§ Your goal:
Among the lines of data below, reproduce only those from the one with "index tip: (105, 230)" through the one with "ring mcp: (48, 278)", exactly as they stand, both ends included.

§ Excerpted records:
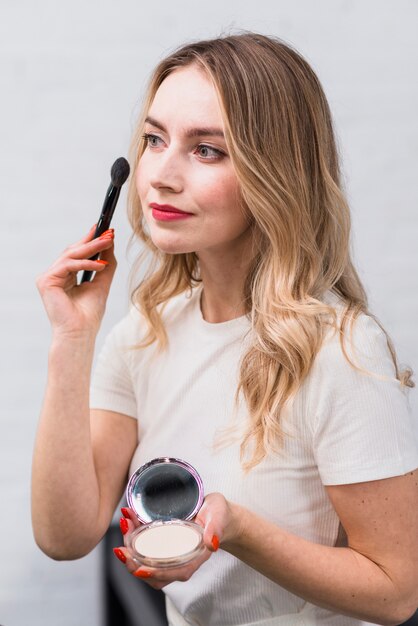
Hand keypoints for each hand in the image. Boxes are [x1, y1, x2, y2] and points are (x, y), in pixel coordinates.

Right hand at [36, 225, 116, 337]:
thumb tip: (110, 243)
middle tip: (109, 233)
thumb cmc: (89, 314)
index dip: (90, 240)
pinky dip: (85, 264)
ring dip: (91, 248)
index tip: (105, 230)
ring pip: (70, 255)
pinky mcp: (46, 282)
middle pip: (73, 251)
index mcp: (65, 276)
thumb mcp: (102, 283)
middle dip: (92, 241)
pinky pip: (67, 265)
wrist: (80, 332)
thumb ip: (106, 263)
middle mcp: (55, 276)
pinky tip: (100, 265)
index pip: (77, 254)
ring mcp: (48, 278)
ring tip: (108, 242)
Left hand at [113, 494, 236, 589]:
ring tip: (124, 524)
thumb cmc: (218, 515)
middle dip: (133, 562)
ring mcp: (168, 553)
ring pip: (144, 560)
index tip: (139, 569)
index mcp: (193, 558)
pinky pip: (143, 546)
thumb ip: (216, 528)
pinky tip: (128, 518)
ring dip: (129, 546)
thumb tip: (210, 543)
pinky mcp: (161, 543)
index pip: (173, 573)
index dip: (155, 574)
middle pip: (152, 571)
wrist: (217, 513)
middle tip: (122, 547)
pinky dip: (132, 535)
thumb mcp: (219, 515)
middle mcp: (179, 560)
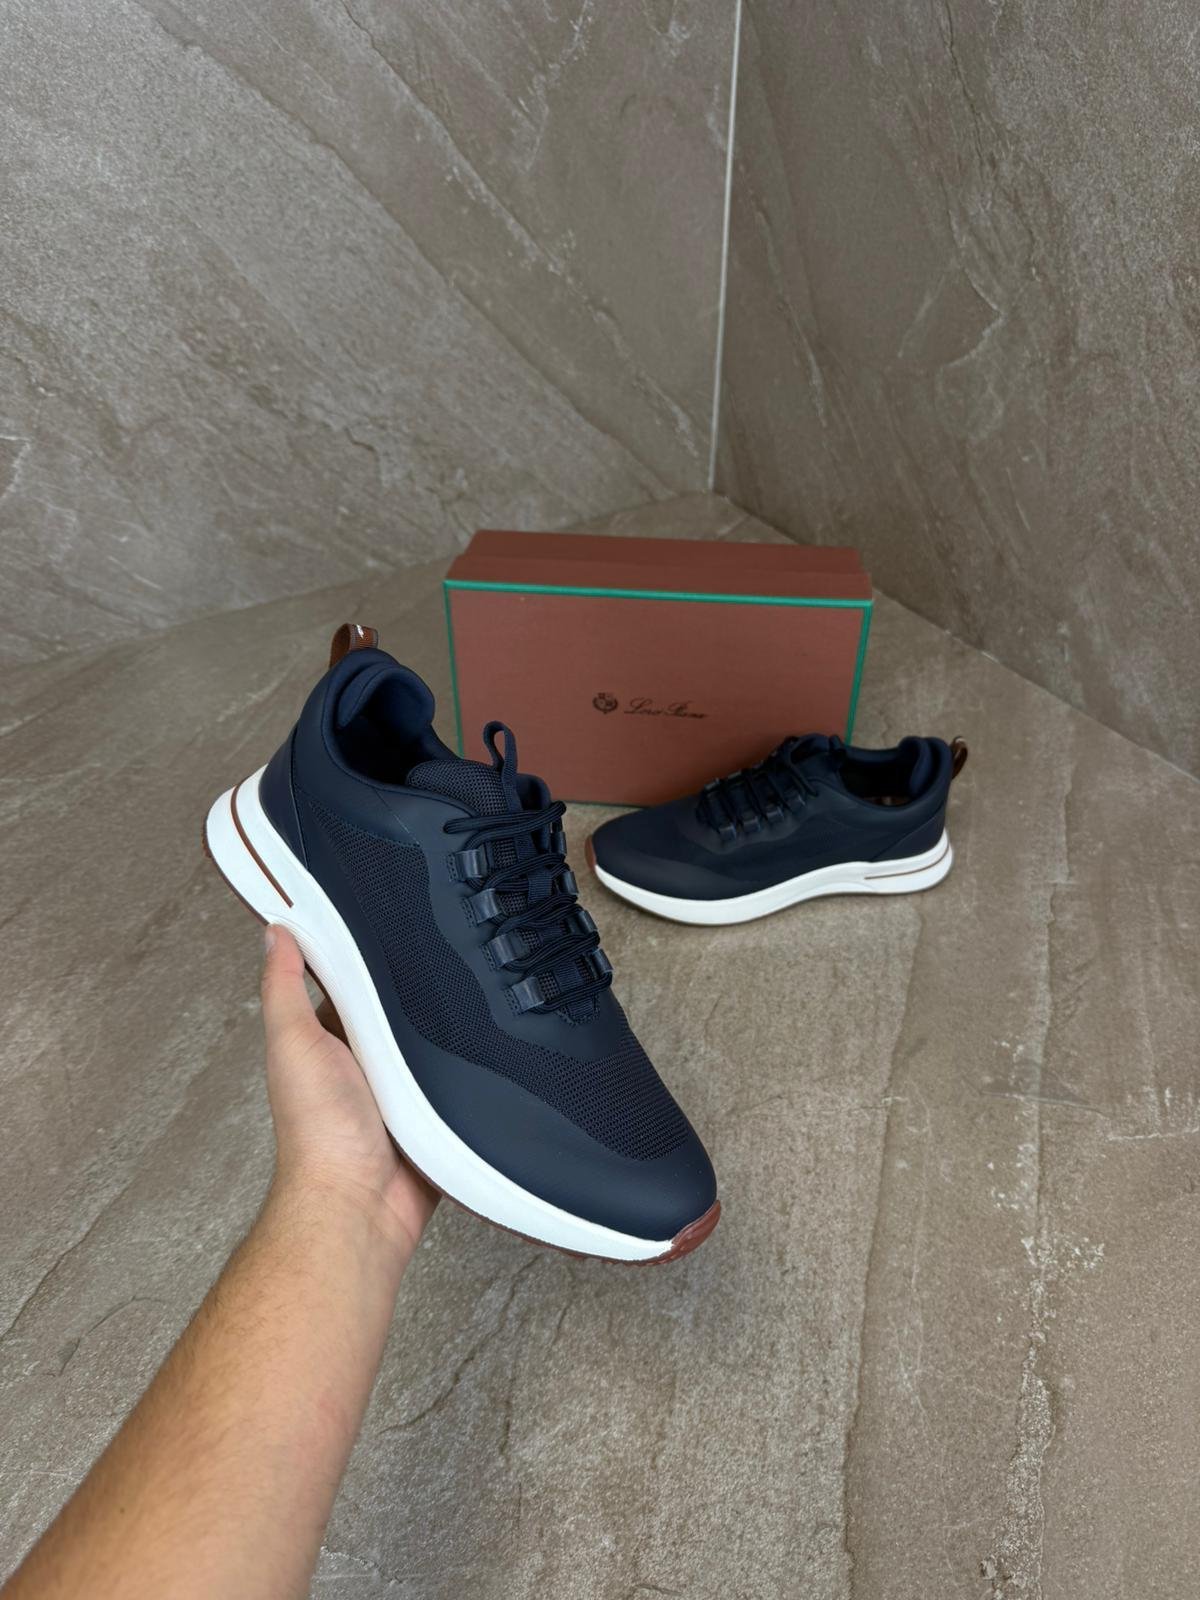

§ Task solution:
index tip: (105, 230)
ring pip: (70, 255)
pinky mcp: (46, 282)
middle pip: (73, 251)
index mcp: (65, 276)
thumb mcp: (102, 283)
middle dip: (92, 241)
pinky pip: (67, 265)
wrist: (80, 332)
thumb ip: (106, 263)
middle mcp: (55, 276)
pinky tip: (100, 265)
index pip: (77, 254)
ring mcp: (48, 278)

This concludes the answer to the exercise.